De Hoge Raad heeft de middelen beoordeeld en geconcludeerd dat deze niet tot cassatie kunnen leiden. Volgens artikel 81, eerste lid, van de Wet op de rechterlijke organisatie (RO) behoeft dit geen nadere motivering, omdat de middelen niet nopen tot beantwoording van rechtsvragen die van belang zijn voor de rechtseenheid of de rechtsontwikkeling. Dit betekent dat de Hoge Raad de argumenten van de verdachte niet voldoende achtte om het eerdere oordeel van het Gerechtshof te herzien.

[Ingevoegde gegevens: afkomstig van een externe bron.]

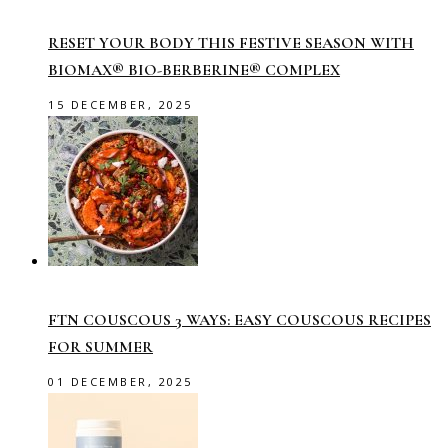
RESET YOUR BODY THIS FESTIVE SEASON WITH
BIOMAX® BIO-BERBERINE® COMPLEX
15 DECEMBER, 2025
FTN COUSCOUS 3 WAYS: EASY COUSCOUS RECIPES
FOR SUMMER
01 DECEMBER, 2025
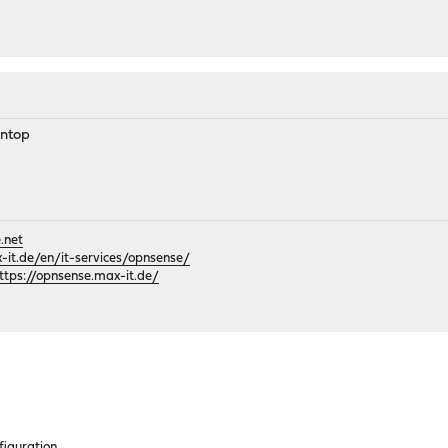
 ntop
.net
it.de/en/it-services/opnsense/
ttps://opnsense.max-it.de/
figuration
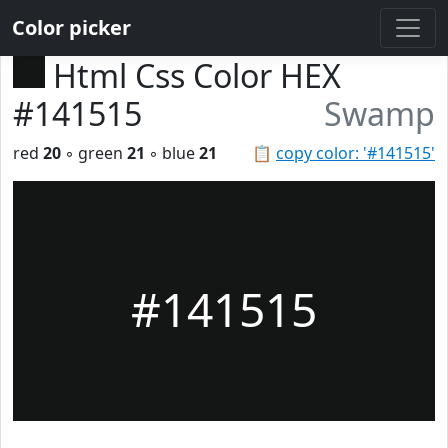
Color picker
Html Css Color HEX
#141515
Swamp
red
20
◦ green
21
◦ blue
21
📋
copy color: '#141515'
#141515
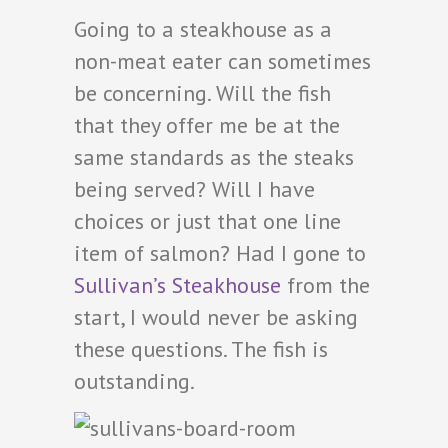
Going to a steakhouse as a
non-meat eater can sometimes
be concerning. Will the fish
that they offer me be at the
same standards as the steaks
being served? Will I have
choices or just that one line
item of salmon? Had I gone to
Sullivan’s Steakhouse
from the
start, I would never be asking
these questions. The fish is
outstanding.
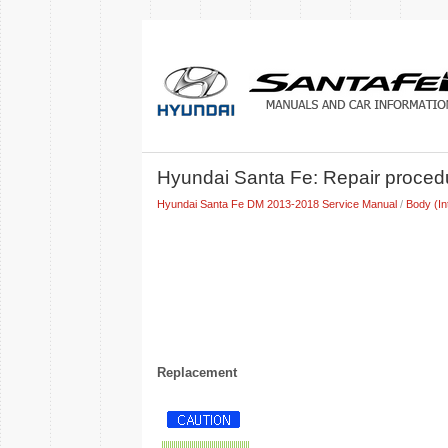
Hyundai Santa Fe: Repair proced
Hyundai Santa Fe DM 2013-2018 Service Manual
/
Body (In
Replacement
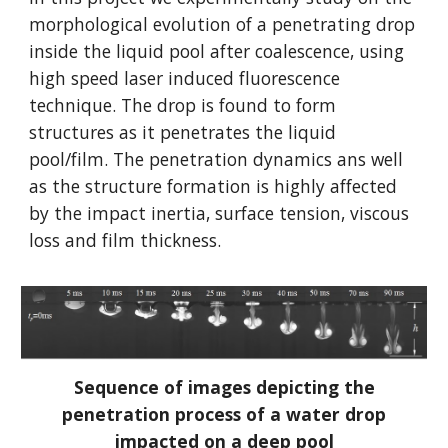
morphological evolution of a penetrating drop
inside the liquid pool after coalescence, using
high speed laser induced fluorescence
technique. The drop is found to form
structures as it penetrates the liquid
pool/film. The penetration dynamics ans well
as the structure formation is highly affected
by the impact inertia, surface tension, viscous
loss and film thickness.
Sequence of images depicting the
penetration process of a water drop
impacted on a deep pool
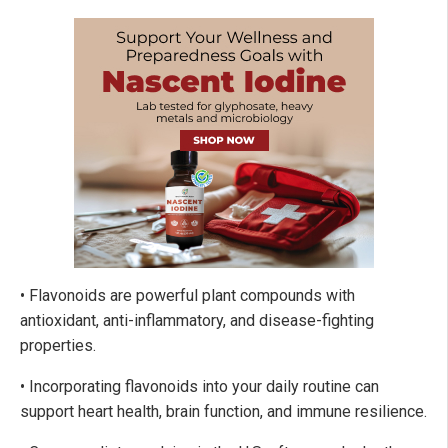
• Flavonoids are powerful plant compounds with
antioxidant, anti-inflammatory, and disease-fighting
properties.
• Incorporating flavonoids into your daily routine can
support heart health, brain function, and immune resilience.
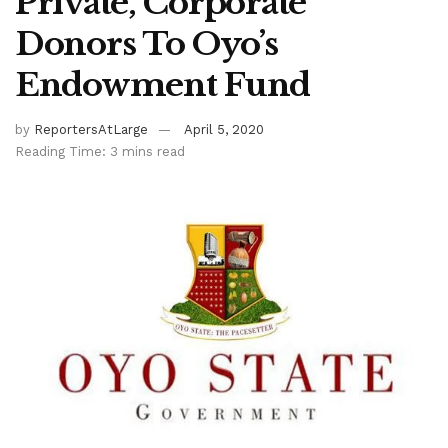
Private, Corporate
Donors To Oyo’s
Endowment Fund
by
ReportersAtLarge
April 5, 2020
Reading Time: 3 mins read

Uiteindelijk heeft de Hoge Raad het beroep verworpen. Het arrest is uitgesproken op 2 april 2013 door de raadsheer H.A.G. Splinter-van Kan als voorzitter, samen met de raadsheren Y. Buruma en N. Jörg, in aanwezigheid van de waarnemend griffier A.C. ten Klooster. Dit arrest bevestigt de eerdere uitspraak van het Gerechtshof en onderstreept de strikte toepassing van de cassatieregelgeving.

Uitspraak

2 april 2013
Strafkamer
nr. S 12/01468
Hoge Raad der Nederlanden
Arrest
op het beroep in cassatie tegen een arrest van het Gerechtshof te 's-Gravenhage van 23 december 2011, nummer 22/001222-10, in de strafzaak tegen:
[Verdachte], geboren in [geboorteplaats] op [geboortedatum] 1964.
1. Geding in cassatie
Het beroep is ingesteld door de verdachte. Namens deze heeft mr. A.M. Seebregts, advocaat te Rotterdam, bij schriftuur middelen van cassatie voorgesteld. De schriftuur is aan dit arrest gehecht en maakt daarvan deel uit.
De Advocaat-Generaal Vellinga heeft geconcludeerd tot verwerping van het beroep.
2. Beoordeling van de middelen
De middelen kunnen niet tot cassatie leiden. Dit behoeft, gezien art. 81, eerste lid, RO, geen nadere motivering nu de middelen niet nopen tot beantwoording van rechtsvragen in het belang van de rechtseenheid of de rechtsontwikkeling.
3. Beslissing
De Hoge Raad verwerpt het beroep.
Dit arrest is gewezen door de raadsheer H.A.G. Splinter-van Kan als voorzitter, en de raadsheren Y. Buruma en N. Jörg, in bijzijn van de waarnemend griffier A.C. ten Klooster, en uitgesproken op 2 april 2013.